* Work instruction
The line holding "Subscribe to the newsletter" is the last one to output; start at the first line of the data, keep every line in between exactly, and leave out pictures.

──────── Excerpted records

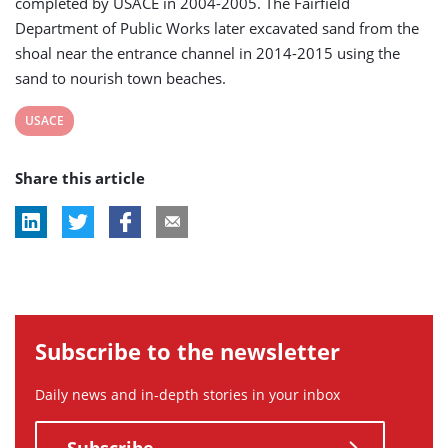
completed by USACE in 2004-2005. The Fairfield
Department of Public Works later excavated sand from the
shoal near the entrance channel in 2014-2015 using the
sand to nourish town beaches.
View
USACE
post
Share this article
tag:
Subscribe to the newsletter
Daily news and in-depth stories in your inbox
Subscribe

────────────────

* Response for this exercise
completed by USACE in 2004-2005. The Fairfield
Department of Public Works later excavated sand from the
shoal near the entrance channel in 2014-2015 using the
sand to nourish town beaches.
View
USACE
post
Share this article
tag:
Subscribe to the newsletter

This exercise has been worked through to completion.